Collaboration has been proved to be an effective method for improving transportation efficiency by resource sharing among participants over multiple service periods. This method can reduce DCs and maximize resource utilization. This research proposes and solves a collaborative MDVRP formulated as a bi-objective CMVRPDCDTW optimization model by considering time windows and DCDs. The improved k-medoids clustering algorithm is designed to divide the service areas for depots based on the time windows and customer geographical locations. The IMOPSO-DIS algorithm is devised to optimize vehicle routing with minimum TOC and NV for the CMVRPDCDTW. The DIS is utilized in this algorithm to adjust the optimal delivery solutions and respond to DCDs.

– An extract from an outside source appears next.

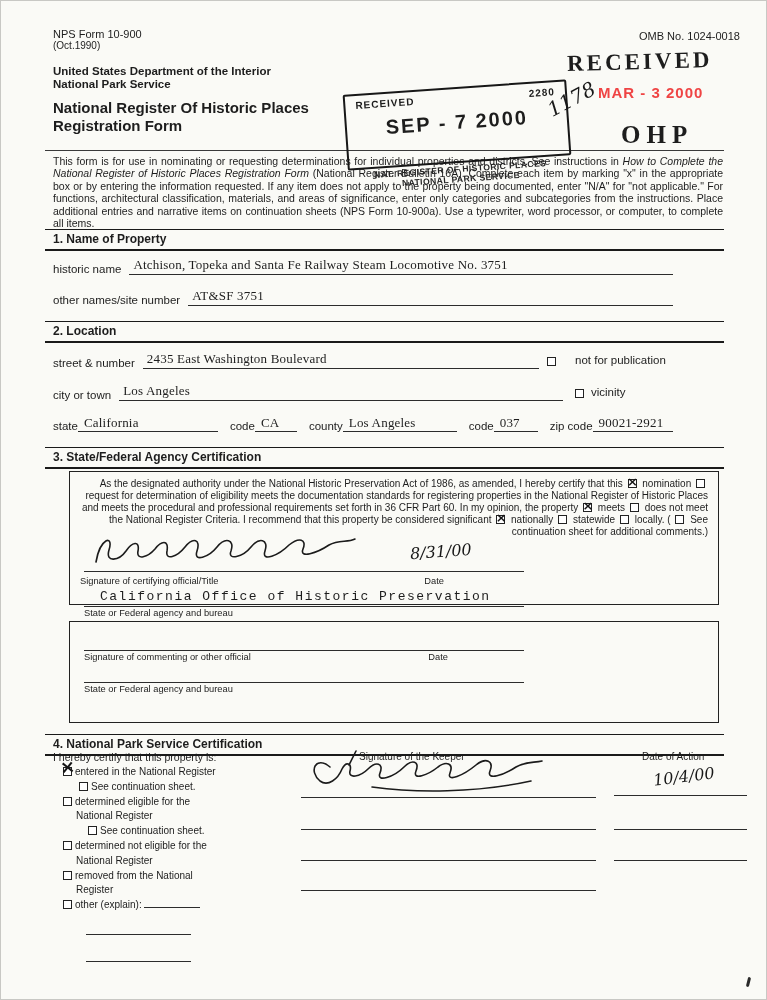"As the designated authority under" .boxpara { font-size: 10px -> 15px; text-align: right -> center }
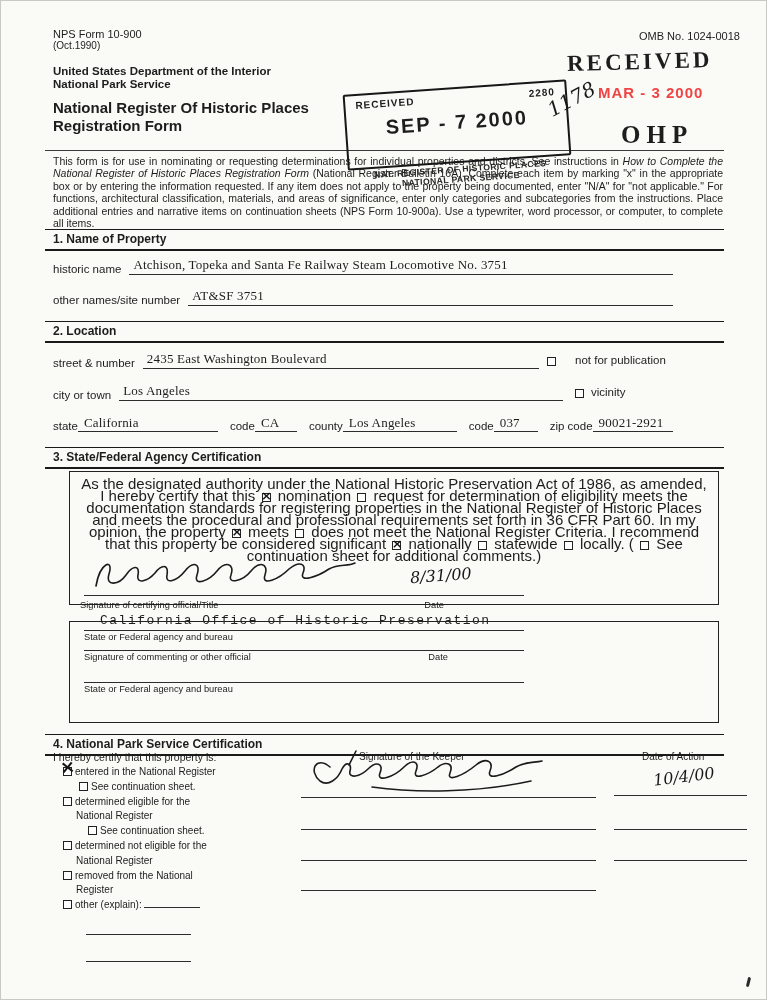"Signature of certifying official/Title" div.frow { margin-left: 0 -> 20px }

A real-world case study is implemented in a multidepot logistics network in Chongqing City, China to evaluate the effectiveness of the proposed optimization model and solution methodology. The comparison of the results before and after optimization reveals that the TOC is reduced to $41,872.97, achieving a savings of 32.5%. Moreover, the NV is decreased to 12 after the application of optimization strategies. Different service periods and optimization strategies are further discussed and analyzed. The results show that r = 3 is the optimal number of service periods for the logistics network designed in this study. The application of CSS, TRS, and DIS in distribution logistics networks with DCDs can reduce TOCs and achieve the appropriate configuration of logistics resources. This scenario contributes to the establishment of a sustainable and economical urban distribution system.

This study investigates the widespread presence of DCDs in today’s logistics networks and incorporates the dynamic characteristics into a real-time vehicle routing optimization process in a logistics network. Compared with the traditional network optimization (i.e., the network optimization with SCDs), the integration of DCDs and SCDs enables the proposed CMVRPDCDTW optimization to better satisfy the increasingly vital requirements of high-flexibility in vehicle scheduling for modern logistics enterprises. At present, the ubiquity of various new technologies such as blockchain, cloud computing, and big data has deeply penetrated into modern logistics operations. Combined with the collaborative strategies and the DIS method, the proposed model and algorithm can effectively handle the collected dynamic customer information and provide logistics managers with timely vehicle scheduling adjustment and optimization, thus accelerating the flexible development of sustainable logistics systems.

Future studies have some room for improvement. (1) This research can be extended to different realistic network dynamic scenarios, such as variable customer time windows and traffic congestion. (2) The pickup and delivery operations can be simultaneously considered in optimizing the multidepot delivery logistics networks. (3) Exact algorithms can combine with heuristic algorithms in future studies to improve solution quality. (4) The optimization objectives (e.g., environmental factors, social impact, enterprise benefits, and customer satisfaction) can be considered in the CMVRPDCDTW model.